◆ **To-do item**:
Substitute "समर्थक" for "अनुयायी" in the entries below, from the line with "है। बाबा गुरिंदर" up to and including the line with "प्रमुखों की राजनीतिक". Write out only those lines, with everything else left unchanged.

◆ **Records for the task**:
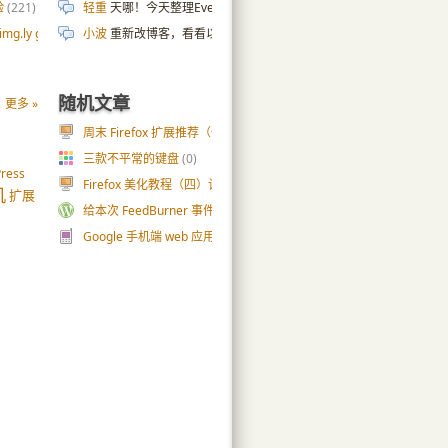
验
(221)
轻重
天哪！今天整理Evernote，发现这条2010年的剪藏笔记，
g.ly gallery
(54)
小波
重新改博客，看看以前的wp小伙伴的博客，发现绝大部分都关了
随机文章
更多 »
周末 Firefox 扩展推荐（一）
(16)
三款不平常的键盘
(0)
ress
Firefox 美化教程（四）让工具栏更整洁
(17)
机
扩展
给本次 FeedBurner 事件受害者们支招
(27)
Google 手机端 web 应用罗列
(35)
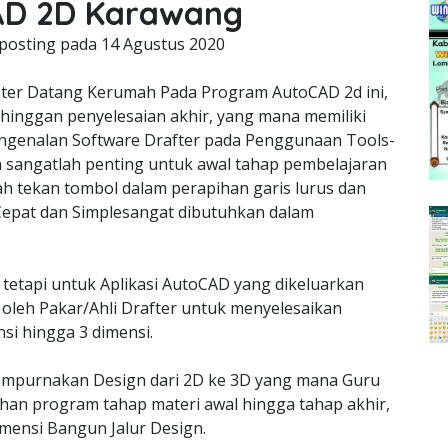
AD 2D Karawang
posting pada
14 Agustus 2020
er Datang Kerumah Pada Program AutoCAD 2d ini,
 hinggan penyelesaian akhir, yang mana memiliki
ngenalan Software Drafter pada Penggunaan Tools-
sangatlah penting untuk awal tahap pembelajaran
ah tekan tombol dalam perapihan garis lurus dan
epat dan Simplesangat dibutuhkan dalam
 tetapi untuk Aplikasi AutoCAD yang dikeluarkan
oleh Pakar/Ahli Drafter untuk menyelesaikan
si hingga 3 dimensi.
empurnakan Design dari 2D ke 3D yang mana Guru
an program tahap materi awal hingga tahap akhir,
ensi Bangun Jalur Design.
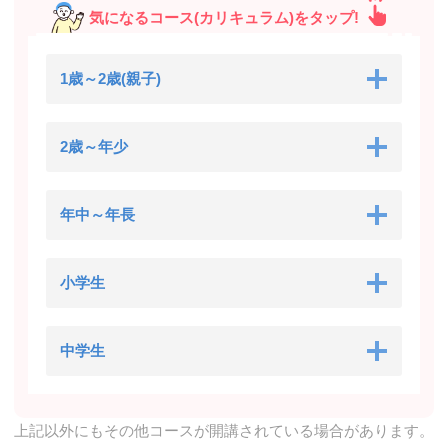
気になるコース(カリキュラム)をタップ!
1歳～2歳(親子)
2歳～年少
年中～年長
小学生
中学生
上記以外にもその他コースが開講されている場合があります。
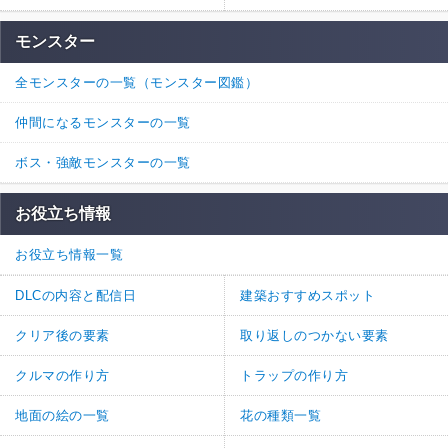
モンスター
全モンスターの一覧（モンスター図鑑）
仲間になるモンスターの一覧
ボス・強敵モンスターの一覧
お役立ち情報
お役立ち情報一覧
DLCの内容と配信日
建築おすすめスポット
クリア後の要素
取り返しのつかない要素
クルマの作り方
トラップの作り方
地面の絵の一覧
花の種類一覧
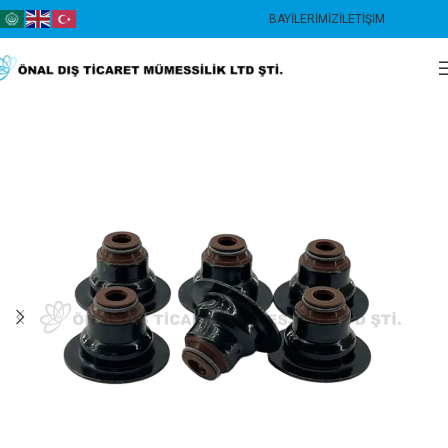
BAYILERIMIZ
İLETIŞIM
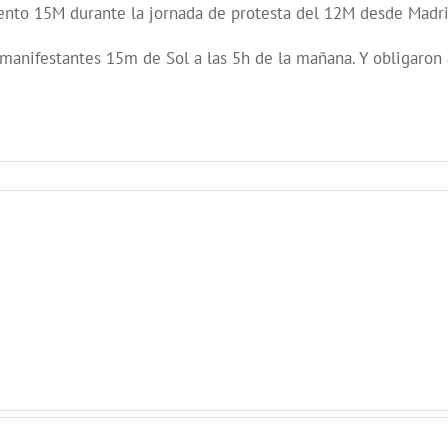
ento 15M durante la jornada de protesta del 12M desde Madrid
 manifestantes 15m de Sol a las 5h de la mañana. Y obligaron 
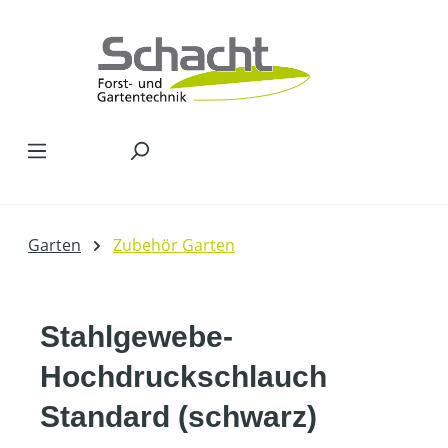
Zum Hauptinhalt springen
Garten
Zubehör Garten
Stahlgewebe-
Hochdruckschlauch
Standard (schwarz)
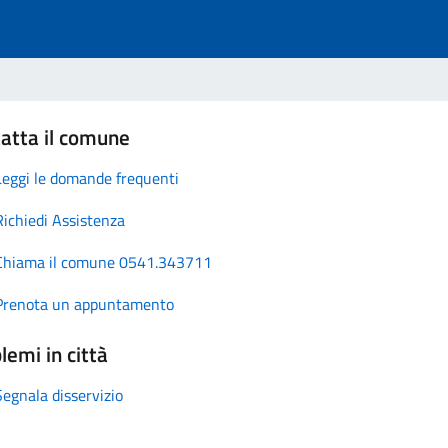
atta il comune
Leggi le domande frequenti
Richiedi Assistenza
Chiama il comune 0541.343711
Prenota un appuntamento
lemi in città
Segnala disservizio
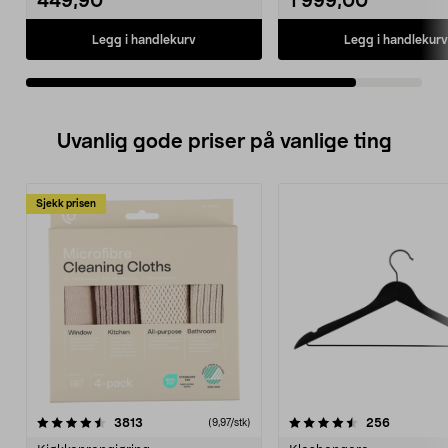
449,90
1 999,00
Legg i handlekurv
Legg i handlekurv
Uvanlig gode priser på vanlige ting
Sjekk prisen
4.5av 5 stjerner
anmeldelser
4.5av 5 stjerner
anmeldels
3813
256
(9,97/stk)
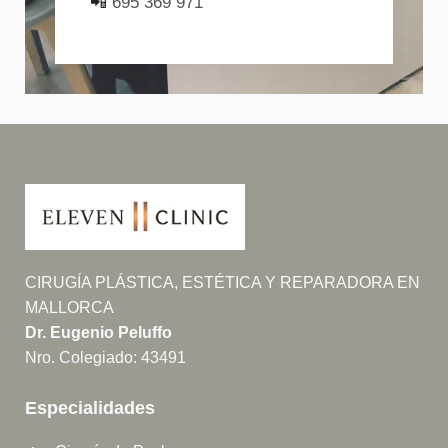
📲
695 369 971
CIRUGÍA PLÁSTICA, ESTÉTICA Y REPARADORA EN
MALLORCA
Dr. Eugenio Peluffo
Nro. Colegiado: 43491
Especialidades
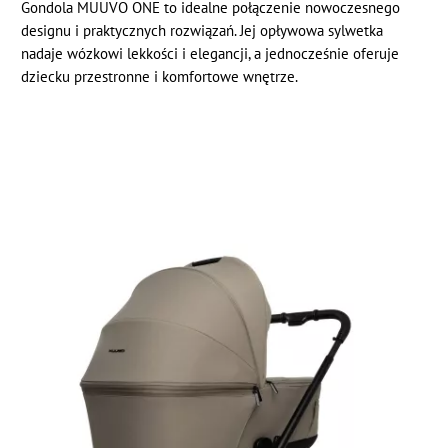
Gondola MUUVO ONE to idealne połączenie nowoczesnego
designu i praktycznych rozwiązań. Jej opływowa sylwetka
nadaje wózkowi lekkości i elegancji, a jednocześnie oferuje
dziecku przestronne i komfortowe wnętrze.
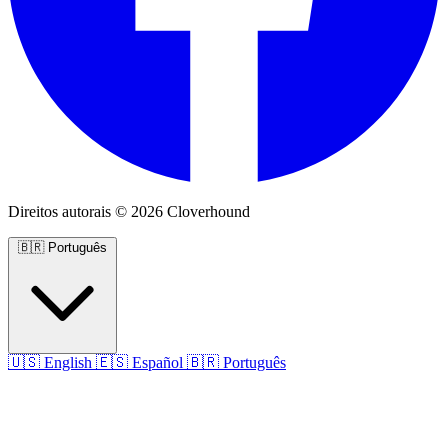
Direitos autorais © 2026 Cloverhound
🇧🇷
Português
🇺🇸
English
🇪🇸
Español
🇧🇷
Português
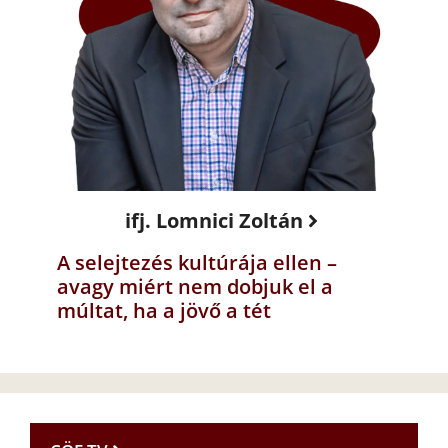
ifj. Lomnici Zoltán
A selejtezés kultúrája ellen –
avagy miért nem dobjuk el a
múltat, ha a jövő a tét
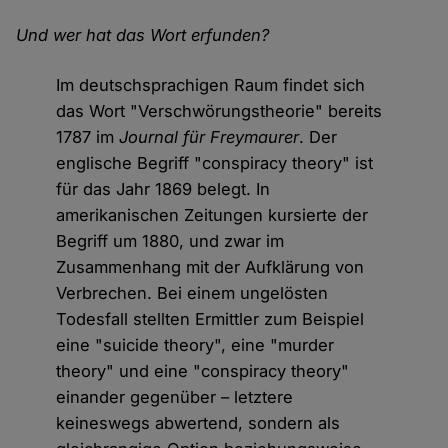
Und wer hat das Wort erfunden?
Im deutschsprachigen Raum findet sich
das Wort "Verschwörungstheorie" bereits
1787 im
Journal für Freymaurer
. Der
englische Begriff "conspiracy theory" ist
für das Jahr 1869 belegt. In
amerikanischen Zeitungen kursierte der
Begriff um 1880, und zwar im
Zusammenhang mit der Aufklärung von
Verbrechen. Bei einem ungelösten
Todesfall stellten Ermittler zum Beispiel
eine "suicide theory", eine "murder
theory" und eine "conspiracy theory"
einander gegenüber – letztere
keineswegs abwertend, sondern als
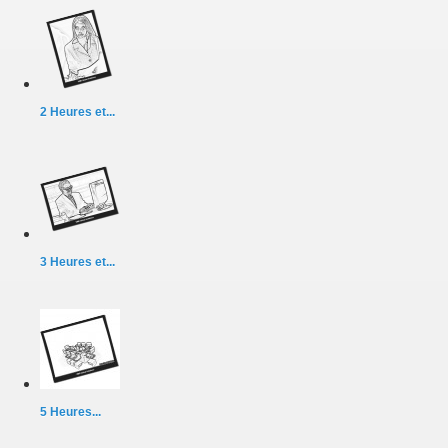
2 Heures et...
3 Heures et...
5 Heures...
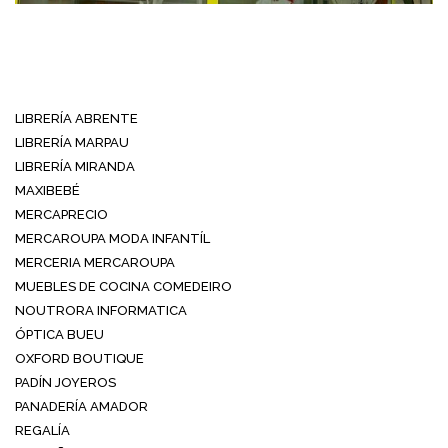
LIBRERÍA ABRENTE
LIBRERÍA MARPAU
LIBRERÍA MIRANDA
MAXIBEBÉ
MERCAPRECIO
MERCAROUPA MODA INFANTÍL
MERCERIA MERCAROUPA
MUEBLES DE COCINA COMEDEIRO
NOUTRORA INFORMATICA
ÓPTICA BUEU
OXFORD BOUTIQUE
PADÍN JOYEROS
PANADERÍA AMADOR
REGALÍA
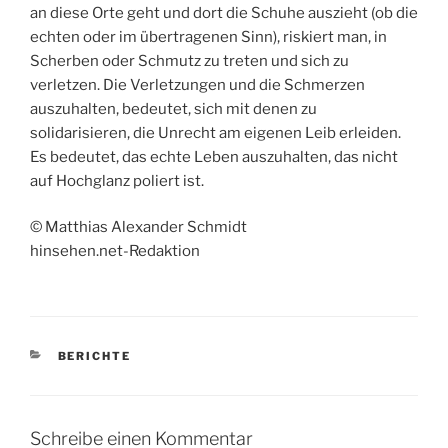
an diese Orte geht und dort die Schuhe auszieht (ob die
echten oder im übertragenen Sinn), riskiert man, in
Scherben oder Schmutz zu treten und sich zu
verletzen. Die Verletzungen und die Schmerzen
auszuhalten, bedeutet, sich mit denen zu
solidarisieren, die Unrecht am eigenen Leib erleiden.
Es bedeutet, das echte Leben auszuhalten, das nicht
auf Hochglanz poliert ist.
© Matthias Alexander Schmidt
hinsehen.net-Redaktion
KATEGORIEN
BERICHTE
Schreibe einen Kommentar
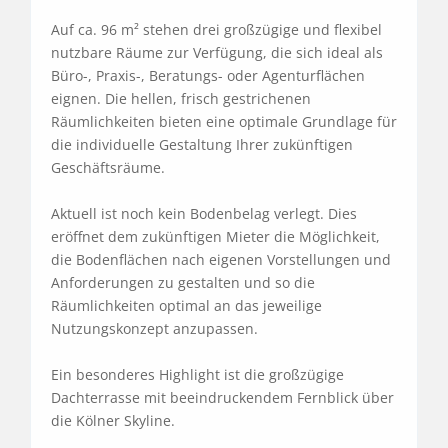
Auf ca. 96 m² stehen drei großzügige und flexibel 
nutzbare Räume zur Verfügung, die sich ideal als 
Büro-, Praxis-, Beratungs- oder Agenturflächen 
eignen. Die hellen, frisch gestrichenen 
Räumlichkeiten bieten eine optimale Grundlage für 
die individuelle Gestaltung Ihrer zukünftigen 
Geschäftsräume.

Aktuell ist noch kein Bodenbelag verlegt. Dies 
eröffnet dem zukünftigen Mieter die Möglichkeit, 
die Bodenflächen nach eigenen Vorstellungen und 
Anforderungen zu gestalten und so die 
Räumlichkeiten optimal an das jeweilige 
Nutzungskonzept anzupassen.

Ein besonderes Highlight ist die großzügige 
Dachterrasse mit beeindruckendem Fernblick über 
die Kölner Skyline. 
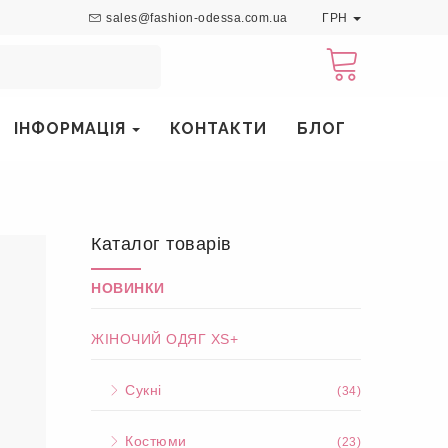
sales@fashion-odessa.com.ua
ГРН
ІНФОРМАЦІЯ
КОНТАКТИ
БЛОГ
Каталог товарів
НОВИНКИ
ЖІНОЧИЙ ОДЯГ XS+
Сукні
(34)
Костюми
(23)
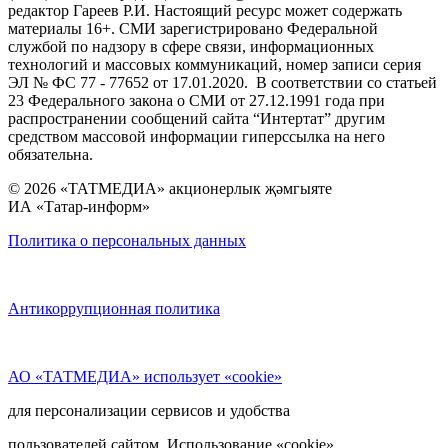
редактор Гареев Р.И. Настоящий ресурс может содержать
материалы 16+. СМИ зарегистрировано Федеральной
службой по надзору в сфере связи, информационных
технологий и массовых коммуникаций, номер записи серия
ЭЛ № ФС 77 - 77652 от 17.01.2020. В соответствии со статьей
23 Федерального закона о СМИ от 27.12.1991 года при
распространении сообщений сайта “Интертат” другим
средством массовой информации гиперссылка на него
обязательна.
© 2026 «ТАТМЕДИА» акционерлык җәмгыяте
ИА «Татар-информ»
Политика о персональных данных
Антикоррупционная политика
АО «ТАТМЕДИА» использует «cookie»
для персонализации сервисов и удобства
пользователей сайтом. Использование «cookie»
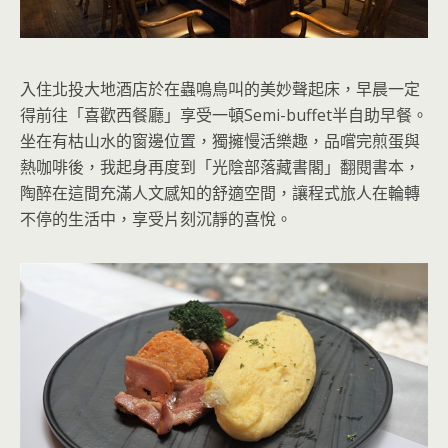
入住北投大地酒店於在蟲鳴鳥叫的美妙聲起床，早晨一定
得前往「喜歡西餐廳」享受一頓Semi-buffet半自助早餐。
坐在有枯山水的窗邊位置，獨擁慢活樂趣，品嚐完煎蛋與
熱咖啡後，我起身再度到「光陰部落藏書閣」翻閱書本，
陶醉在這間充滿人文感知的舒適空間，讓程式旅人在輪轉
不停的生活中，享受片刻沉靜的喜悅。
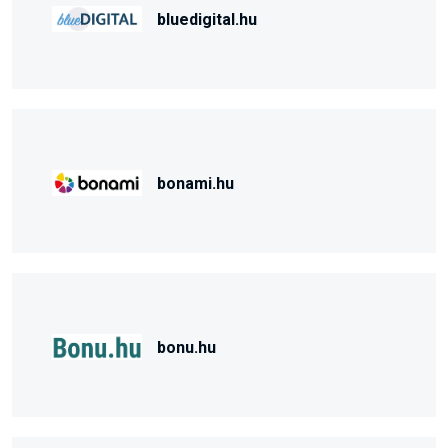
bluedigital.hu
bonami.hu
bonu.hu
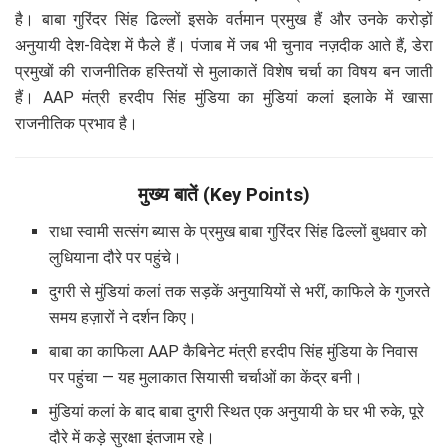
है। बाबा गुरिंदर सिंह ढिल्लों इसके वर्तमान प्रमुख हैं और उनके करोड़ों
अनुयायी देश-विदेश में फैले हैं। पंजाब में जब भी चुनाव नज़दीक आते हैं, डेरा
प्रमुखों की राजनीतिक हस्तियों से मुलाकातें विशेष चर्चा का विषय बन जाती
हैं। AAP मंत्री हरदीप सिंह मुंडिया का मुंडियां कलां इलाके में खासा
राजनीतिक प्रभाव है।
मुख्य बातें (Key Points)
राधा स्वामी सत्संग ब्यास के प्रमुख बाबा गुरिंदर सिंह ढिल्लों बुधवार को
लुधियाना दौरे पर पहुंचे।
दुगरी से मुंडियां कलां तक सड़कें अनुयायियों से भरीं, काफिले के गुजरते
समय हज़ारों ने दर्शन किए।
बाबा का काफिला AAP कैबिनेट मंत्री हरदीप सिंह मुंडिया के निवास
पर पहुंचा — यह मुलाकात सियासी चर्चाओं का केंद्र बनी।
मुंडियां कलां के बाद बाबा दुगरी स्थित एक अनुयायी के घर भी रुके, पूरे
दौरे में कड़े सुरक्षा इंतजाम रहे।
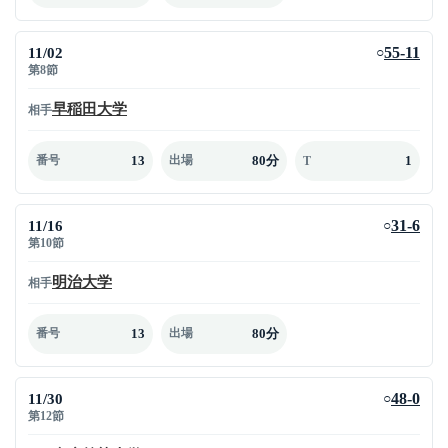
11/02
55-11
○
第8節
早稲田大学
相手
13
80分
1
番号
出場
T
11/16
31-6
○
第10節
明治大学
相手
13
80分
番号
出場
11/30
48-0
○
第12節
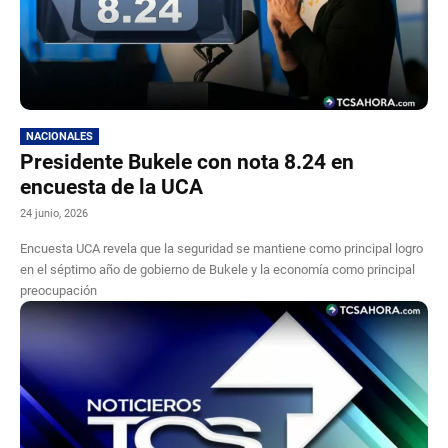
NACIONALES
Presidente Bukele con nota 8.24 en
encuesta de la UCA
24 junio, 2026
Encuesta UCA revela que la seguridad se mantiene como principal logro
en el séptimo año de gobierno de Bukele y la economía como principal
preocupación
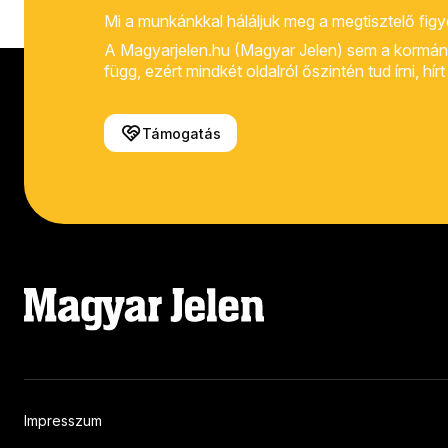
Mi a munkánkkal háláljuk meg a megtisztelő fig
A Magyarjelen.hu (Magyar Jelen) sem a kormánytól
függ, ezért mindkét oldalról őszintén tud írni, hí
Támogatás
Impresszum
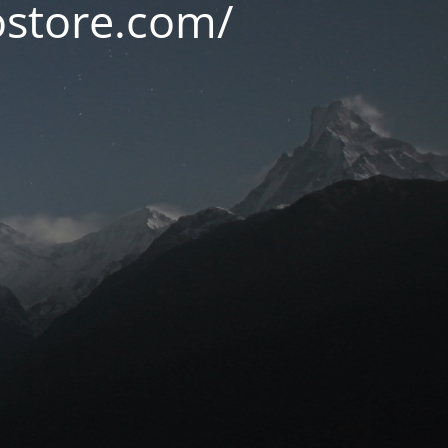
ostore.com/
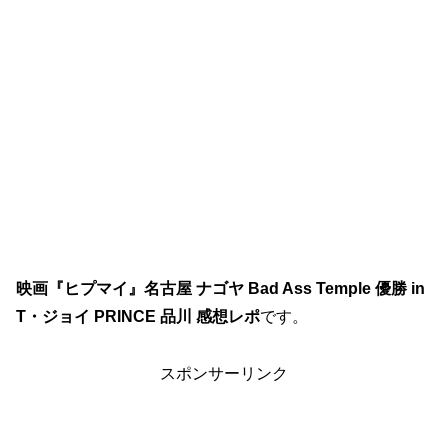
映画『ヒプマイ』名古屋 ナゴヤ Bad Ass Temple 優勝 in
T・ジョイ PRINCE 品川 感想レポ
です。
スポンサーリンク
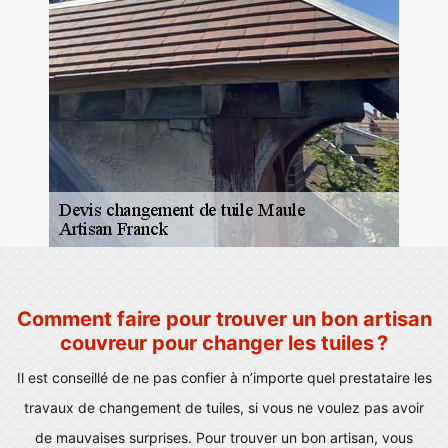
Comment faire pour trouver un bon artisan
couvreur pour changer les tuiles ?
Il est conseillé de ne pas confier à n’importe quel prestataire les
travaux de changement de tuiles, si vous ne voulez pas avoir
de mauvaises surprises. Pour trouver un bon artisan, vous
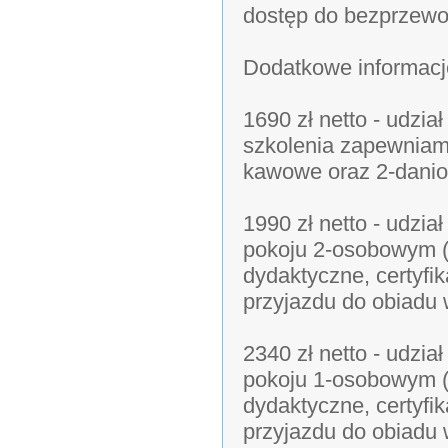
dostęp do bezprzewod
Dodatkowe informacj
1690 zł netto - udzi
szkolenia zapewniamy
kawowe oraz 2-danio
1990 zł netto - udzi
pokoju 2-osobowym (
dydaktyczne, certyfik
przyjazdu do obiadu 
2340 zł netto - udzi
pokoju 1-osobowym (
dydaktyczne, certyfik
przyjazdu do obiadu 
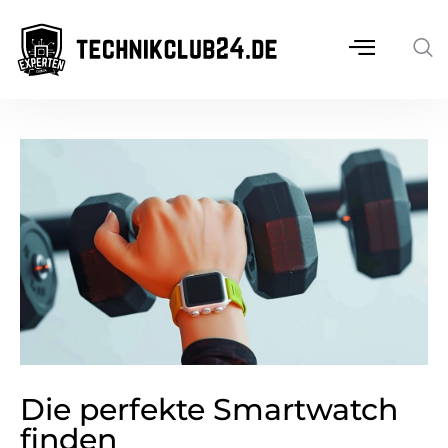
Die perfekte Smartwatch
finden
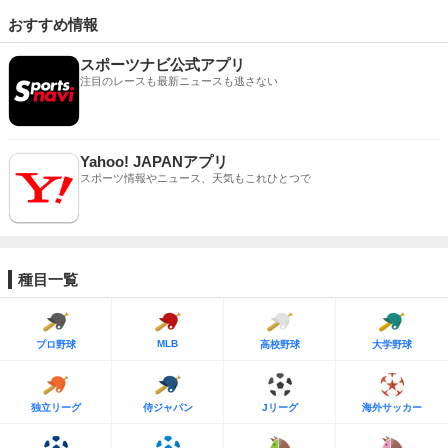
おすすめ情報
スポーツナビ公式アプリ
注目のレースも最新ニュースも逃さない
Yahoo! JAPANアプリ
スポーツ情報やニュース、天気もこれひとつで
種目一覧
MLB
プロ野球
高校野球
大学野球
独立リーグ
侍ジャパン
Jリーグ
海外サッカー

◆ **Answer section**:
है। बाबा गुरिंदर सिंह ढिल्लों इसके वर्तमान प्रमुख हैं और उनके करोड़ों
समर्थक देश-विदेश में फैले हैं। पंजाब में जब भी चुनाव नज़दीक आते हैं, डेरा
प्रमुखों की राजनीतिक हस्तियों से मुलाकातें विशेष चर्चा का विषय बन जाती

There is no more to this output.